Over two decades Okwui Enwezor emerged as a dominant and highly influential voice in curatorial practice and contemporary art history. He was a curator and art historian who engaged and grappled with the various iterations of what might be broadly construed as the post-colonial and global turns in visual art.
Born in Nigeria in 1963, Enwezor not only introduced many artists and works to calcified Western canons. He was also a trailblazer in roles that had historically been occupied by Europeans.
Deeply cosmopolitan and global in outlook, he was an intellectual visionary. His brilliant conceptual rigor was realized in exhibitions that often felt larger than life. His curatorial style was often a mash up, combining unexpected encounters between art, documentary, popular culture and the archive; between different media, and between past and present. In much of his practice, Enwezor surfaced the art histories that underpinned contemporary art. He pushed from below, from what was past, into the present. It was always turned over, recognizable but different.
Impact and significance
I worked closely with Enwezor on three occasions. Each pointed to something of the character, impact and significance of the way he worked.
The first was the 2nd Johannesburg Biennale in 1997. Enwezor was the artistic director and I was a lackey working on the publications and conference. Enwezor came to South Africa with the intellectual weight of having co-founded Nka: Journal of Contemporary Africa Art a few years earlier. He was fresh off what is often considered to be his breakthrough curatorial project, In/sight: African Photographers, 1940 to the Present in New York.

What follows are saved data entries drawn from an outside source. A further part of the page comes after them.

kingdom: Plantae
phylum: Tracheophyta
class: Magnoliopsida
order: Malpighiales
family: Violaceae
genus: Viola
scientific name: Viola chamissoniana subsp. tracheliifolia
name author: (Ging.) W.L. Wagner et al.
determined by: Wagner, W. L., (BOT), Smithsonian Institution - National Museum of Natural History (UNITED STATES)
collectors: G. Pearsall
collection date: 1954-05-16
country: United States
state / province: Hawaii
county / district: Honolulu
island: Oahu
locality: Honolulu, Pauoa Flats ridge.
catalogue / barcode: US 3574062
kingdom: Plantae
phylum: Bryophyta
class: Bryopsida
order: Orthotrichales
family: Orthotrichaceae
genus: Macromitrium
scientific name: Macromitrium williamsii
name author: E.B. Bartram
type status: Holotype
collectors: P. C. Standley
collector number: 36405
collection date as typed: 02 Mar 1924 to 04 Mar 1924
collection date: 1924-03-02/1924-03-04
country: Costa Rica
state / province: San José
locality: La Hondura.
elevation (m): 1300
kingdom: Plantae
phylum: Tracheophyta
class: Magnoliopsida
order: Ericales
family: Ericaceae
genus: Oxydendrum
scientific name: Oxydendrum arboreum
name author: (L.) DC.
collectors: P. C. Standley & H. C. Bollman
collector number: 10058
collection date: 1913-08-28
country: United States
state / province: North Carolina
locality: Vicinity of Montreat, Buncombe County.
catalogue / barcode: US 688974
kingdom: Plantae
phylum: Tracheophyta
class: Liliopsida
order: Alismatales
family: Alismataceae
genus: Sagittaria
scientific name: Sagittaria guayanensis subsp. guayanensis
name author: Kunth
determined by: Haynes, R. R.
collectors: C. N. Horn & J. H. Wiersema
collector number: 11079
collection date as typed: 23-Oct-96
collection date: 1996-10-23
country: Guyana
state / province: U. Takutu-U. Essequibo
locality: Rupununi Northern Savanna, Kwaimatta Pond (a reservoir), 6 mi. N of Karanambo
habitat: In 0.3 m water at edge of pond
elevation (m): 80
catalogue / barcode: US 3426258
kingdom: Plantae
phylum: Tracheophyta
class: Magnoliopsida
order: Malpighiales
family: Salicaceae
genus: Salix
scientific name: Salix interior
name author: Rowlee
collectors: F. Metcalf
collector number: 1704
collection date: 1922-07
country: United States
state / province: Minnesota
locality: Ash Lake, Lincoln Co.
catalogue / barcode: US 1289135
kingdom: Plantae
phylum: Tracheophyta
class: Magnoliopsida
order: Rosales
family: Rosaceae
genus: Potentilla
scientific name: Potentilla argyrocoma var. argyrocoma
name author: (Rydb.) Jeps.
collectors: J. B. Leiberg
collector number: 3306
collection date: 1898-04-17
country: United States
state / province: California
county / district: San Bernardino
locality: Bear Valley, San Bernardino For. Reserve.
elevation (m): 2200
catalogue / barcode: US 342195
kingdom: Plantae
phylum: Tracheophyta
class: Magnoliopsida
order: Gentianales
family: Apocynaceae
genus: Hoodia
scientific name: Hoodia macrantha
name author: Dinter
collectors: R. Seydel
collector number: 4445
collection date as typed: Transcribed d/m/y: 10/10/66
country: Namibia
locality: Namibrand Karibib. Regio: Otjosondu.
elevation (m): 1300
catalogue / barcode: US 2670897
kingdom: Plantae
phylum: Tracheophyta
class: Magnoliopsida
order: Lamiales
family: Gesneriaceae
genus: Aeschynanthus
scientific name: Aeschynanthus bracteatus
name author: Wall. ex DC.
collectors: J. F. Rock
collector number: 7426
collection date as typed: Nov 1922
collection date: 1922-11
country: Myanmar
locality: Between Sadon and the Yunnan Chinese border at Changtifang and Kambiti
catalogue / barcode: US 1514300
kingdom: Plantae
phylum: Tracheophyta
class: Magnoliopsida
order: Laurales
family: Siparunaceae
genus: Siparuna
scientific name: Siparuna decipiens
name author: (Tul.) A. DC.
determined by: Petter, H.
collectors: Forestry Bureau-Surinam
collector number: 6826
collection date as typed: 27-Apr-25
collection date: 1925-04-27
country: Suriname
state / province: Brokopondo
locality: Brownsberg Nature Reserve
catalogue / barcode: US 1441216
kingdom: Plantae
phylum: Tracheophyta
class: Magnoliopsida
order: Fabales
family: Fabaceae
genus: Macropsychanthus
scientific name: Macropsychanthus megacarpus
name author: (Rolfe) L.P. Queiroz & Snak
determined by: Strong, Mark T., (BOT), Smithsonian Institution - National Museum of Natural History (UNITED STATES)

Eschewing the long-held convention of organizing biennales around national pavilions, he worked with a team of curators to create a series of conceptually-focused exhibitions under the rubric of Trade Routes: History and Geography. He brought an unrelentingly global sensibility that finally ripped the local art world from the insulating effects of apartheid and especially the cultural boycott.
What he offered was something bigger than South Africa could handle. In what became a hallmark of Enwezor’s curatorial practice, the sky – and the exhibition’s opening date – seemed to be the only limits to what was possible. Overspending and budget shortfalls led to the early closure of the Biennale in early 1998. Suffice to say, Johannesburg has never offered an art biennale since.
The second occasion was The Short Century: Independence and Liberation Movements in Africa, 1945-1994 in Munich, Germany. I was part of a team of co-curators under Enwezor’s lead. He ventured everywhere in his art historical and curatorial practice, from conceptually driven shows to exhibitions of single artists. But his return to grappling with African histories and geographies, as well as situating them in the world, is resonant in exhibitions such as The Short Century.
Much has been made of Enwezor’s intellectual vision and rigor. More spitefully a great deal has been made of his personal ambition at the expense of the institutions where he worked. But little attention is given to how much the issues mattered to him. On the opening night of The Short Century, what I witnessed in his body language and tone of delivery glimpsed at the fuller extent of his emotional vulnerability, deep connection, and unrelenting conviction about what really mattered.
This preoccupation with putting Africa front and centre extended to a number of standalone publications. These include Reading the Contemporary: African Art, from Theory to the Marketplace (1999, with Olu Oguibe); one of the books for his Documenta exhibition, titled Under Seige: Four African Cities (Freetown, Johannesburg, Kinsasha and Lagos); and Contemporary African Art Since 1980 (2009, with Chika Okeke-Agulu).
I was always struck by how much Enwezor cherished his intellectual independence and freedom.